Our results found a greater decrease in A1C among people with diabetes who were more adherent to CGM. Beyond the individual benefits of lowering A1C [16, 19,20,21,22], improved population-level outcomes are important to healthcare payors. A recent analysis of the cost-effectiveness of rtCGM vs. isCGM among people with T2D using multiple daily injections of insulin (a subset of T2D-IIT) from a US payor perspective found rtCGM to be cost-saving over isCGM [23]. The larger A1C decreases, on average, among adherent CGM users may further contribute to increased cost-effectiveness in this population. However, it is also important to note that while about two-thirds of those adherent to CGM met the HEDIS target of A1C < 8.0%, only about one-third met the ADA target of A1C < 7.0%. Helping more people with diabetes who use insulin reach the ADA recommendation may require increasing availability of diabetes education programs and use of newer technologies such as hybrid closed-loop systems.

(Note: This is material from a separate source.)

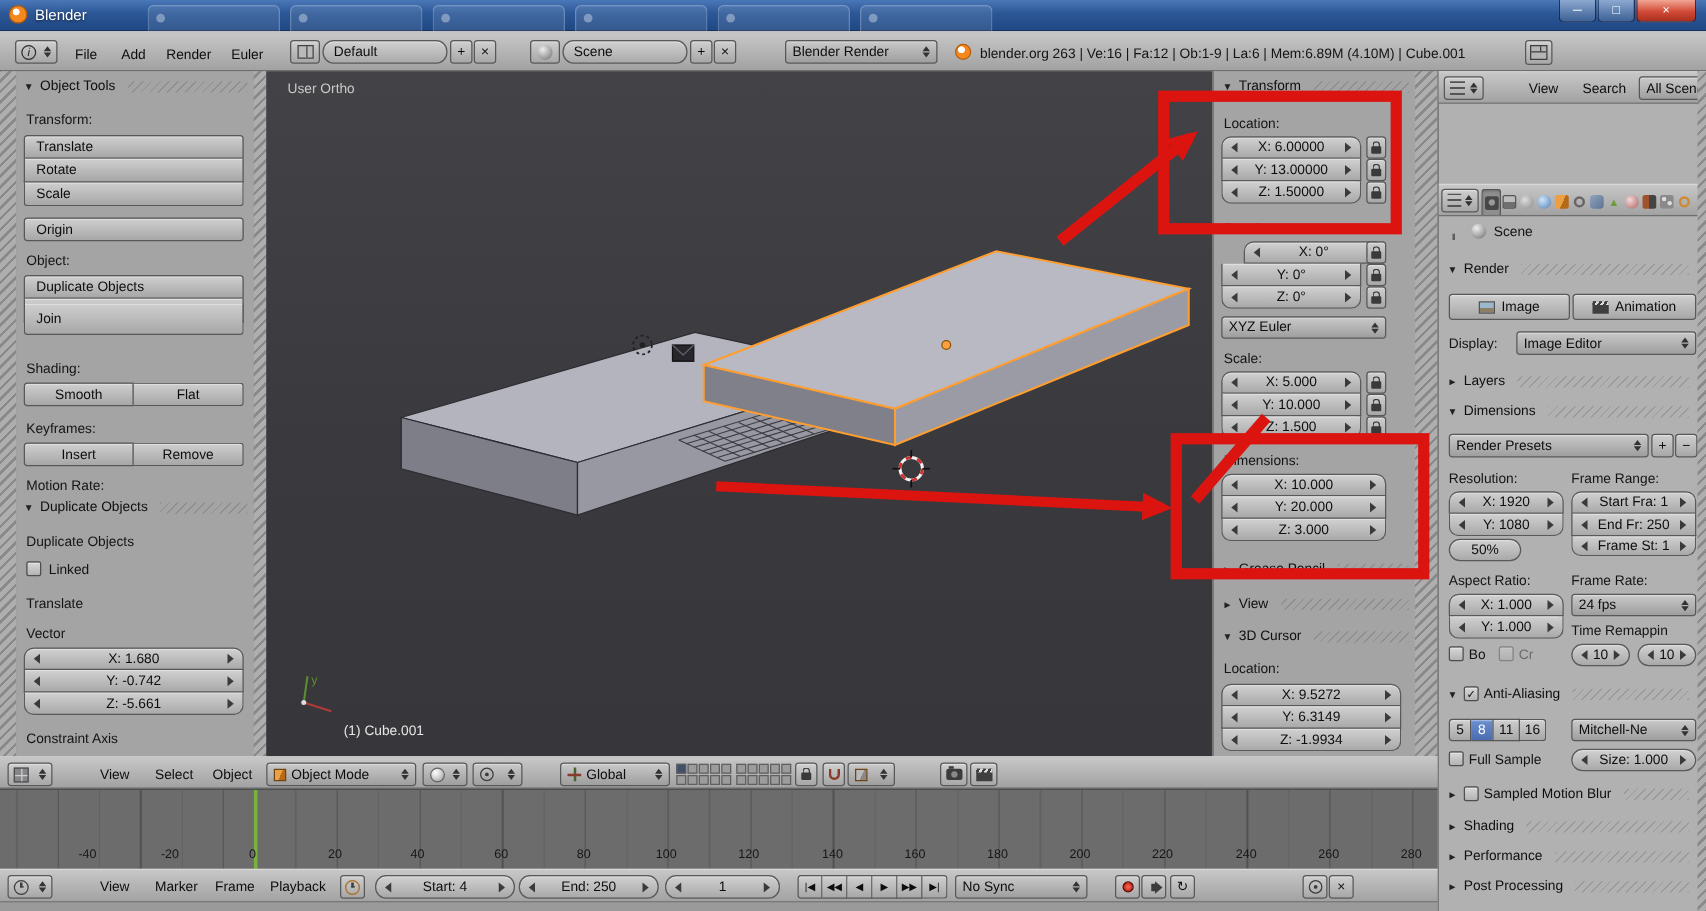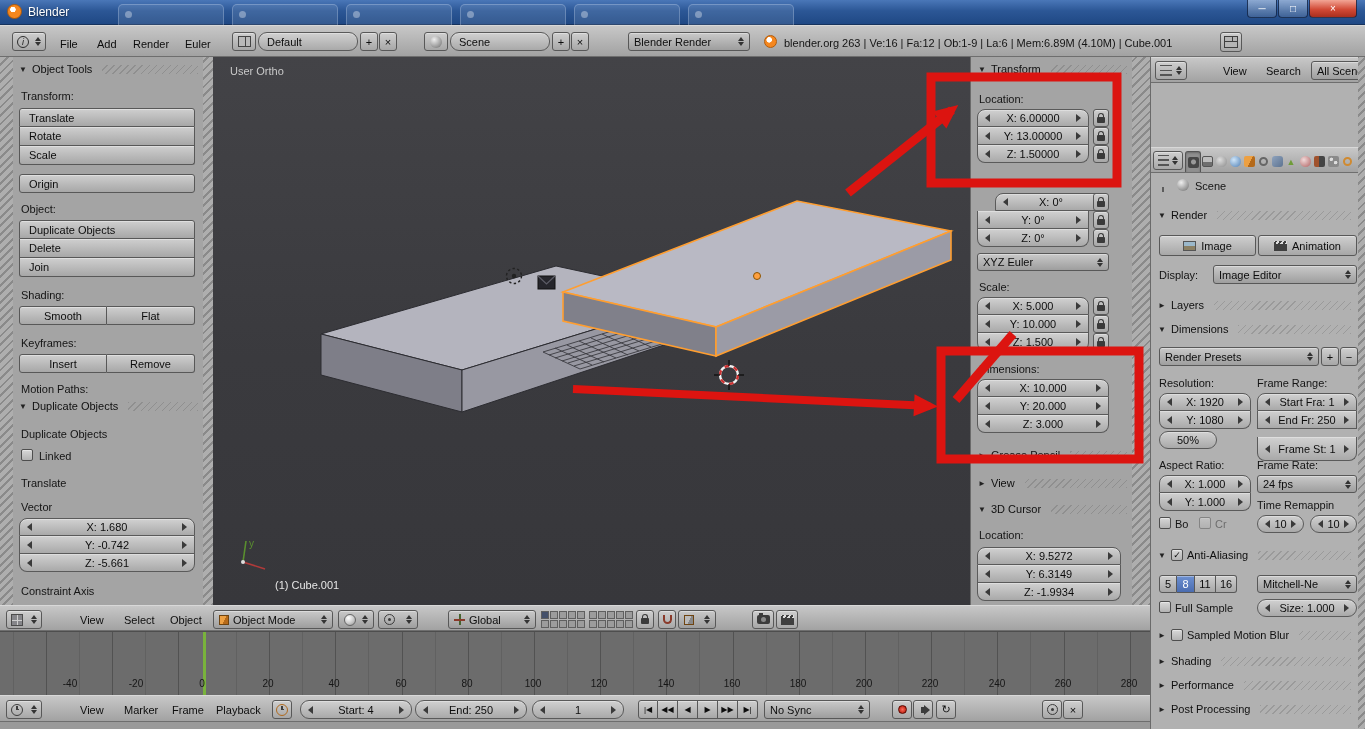"Join" div.abs { height: 19px -> 25px; top: 201px -> 186px }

Limitations of this study include the all-US cohort, the lack of racial and ethnic data, and the relatively low proportion of the cohort with A1C data. The findings may not be generalizable beyond people with commercial insurance coverage in the USA. An additional limitation is that this is a retrospective data analysis. Medication changes over the 6-month observation window could have impacted the observed A1C results. Adherence was assessed through calculation of PDC, which is an indirect estimate of adherence obtained from pharmacy refill data. Actual utilization could differ from observed utilization and the degree to which people used the CGM devices to monitor their glucose levels and change their behavior cannot be assessed. Our analysis removed people with a pharmacy claim for more than one type of CGM system and thus we did not assess patterns of switching between systems. The analysis did not include extensive assessment of the use of insulin pumps and hybrid closed-loop systems beyond statistical adjustment for pump use in our multivariate model. Additional research is needed to assess CGM adherence in relation to other diabetes technologies. As new CGM devices, with new features and functionality, enter the market, their adherence will have to be assessed and the current findings may not generalize to these devices.

Conclusions

Our findings indicate that for people with T1D or T2D-IIT, higher adherence to CGM could help them lower their A1C. RtCGM users were also significantly more likely to be adherent to CGM, potentially increasing the likelihood of beneficial outcomes. Because of CGM’s association with A1C improvements and fewer acute and long-term complications, it is expected that high CGM adherence could further improve outcomes and lower individual and payor healthcare costs.